II- Assim, encontrando-se a proibição da litigância de má fé o seu fundamento num princípio de natureza puramente processual, que é o princípio da cooperação consignado no artigo 7º e seguintes do C.P.C., não estão nela em causa violações de posições de direito substantivo, mas sim e apenas ofensa a posições ou deveres processuais, com vista a prosseguir e acautelar um interesse público de respeito pelo processo, pelo tribunal e pela justiça, em ordem a assegurar a moralidade e eficácia processual, com reforço da soberania dos tribunais, respeito pelas suas decisões e prestígio da justiça.
Decisão Texto Integral:
Acordam, em conferência, no Tribunal da Relação de Guimarães.

I – RELATÓRIO.

Recorrente: “Empresa X – Construção e Gestão Imobiliária, Ld.ª
Recorrido: “Serralharia A, Unipessoal, Ldª”.

Tribunal Judicial da Comarca de Braga – Instância Central Cível de Guimarães, J4.

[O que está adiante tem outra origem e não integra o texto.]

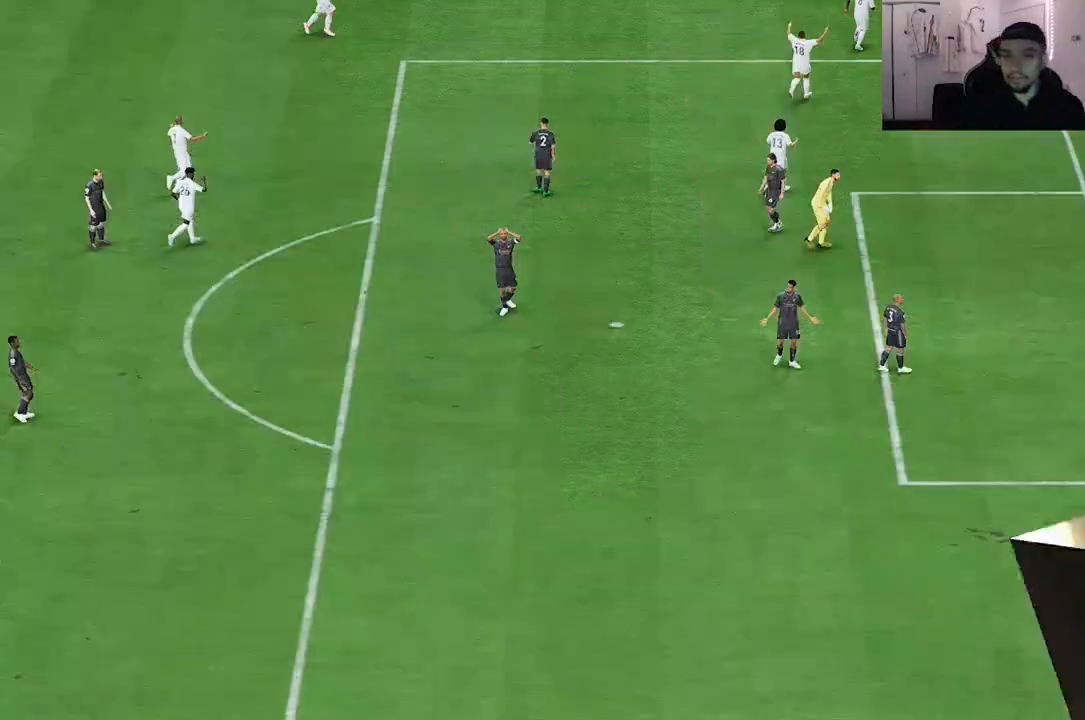
{"dt_ms": 500, "buttons": [], "left_stick": "center", "right_stick": "center", "events": [[50, "R1", "up"], [83, "R1", "down"], [117, "L1", "down"], [250, "L1", "up"], [250, "R1", "up"]]}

Nos presentes autos em que é Autora “Serralharia A, Unipessoal, Ldª”, Com sede no …, em Cabeceiras de Basto, e Rè, “Empresa X – Construção e Gestão Imobiliária, Ld.ª”, por decisão proferida nos autos foi esta última considerada litigante de má fé e enquanto tal condenada em multa que foi fixada em 60 UC.
Inconformados com esta decisão, dela interpôs recurso a Ré, sendo que, das respectivas alegações desses recursos extraiu, em suma, as seguintes conclusões:

1- A recorrente vem condenada como litigante de má-fé por alegadamente ter falseado a verdade quanto ao negócio (preço e demais condições) que envolveu o apartamento, bem como quanto ao fato de ter pago à A. o produto dessa venda.
2- Essa tese é desmentida pelo erro de julgamento, porquanto, muito embora sem operarem o convencimento do Tribunal, tais factos foram corroborados pelo legal representante da aqui recorrente, por uma testemunha e pelo resultado da prova pericial requerida pela recorrente.
3- A prova produzida em sede de julgamento por banda da recorrente não foi valorada pelo Tribunal no sentido de provar tal pagamento, não significando, porém, que tal pagamento não tivesse ocorrido.
4- A prova pericial logrou provar a genuinidade das assinaturas dos documentos de fls. 92 a 94, provando desse modo o pagamento alegado nos seus articulados.
5- Não resulta dos autos que a recorrente tenha agido com dolo, tenha deduzido pretensão descabida e sem fundamento ou tenha alterado deliberadamente a verdade dos factos.
6- Nos autos estavam em confronto duas teses, tendo o Tribunal acolhido uma em detrimento da outra.
7- Se a tese da sentença fizesse caminho jurisprudencial, passaríamos a ter uma proliferação de condenações como litigantes de má-fé, porquanto as decisões implicam regra geral, o vencimento de uma tese e a sucumbência da outra.
8- Na sentença acometida, parece fazer-se apelo subliminar a um conceito de litigância de má-fé baseada na ideia simplista de que os factos não provados geram automaticamente essa litigância.
9- Ora, para efeitos de Iitigância de má-fé, facto não provado não é sinónimo de facto inexistente - Ac R.P. 19/04/88 801.377/554 ou Ac. R.C. 14/02/89 801.384/671.
10- A sentença sub judicio violou o disposto no artigo 542º do Código de Processo Civil.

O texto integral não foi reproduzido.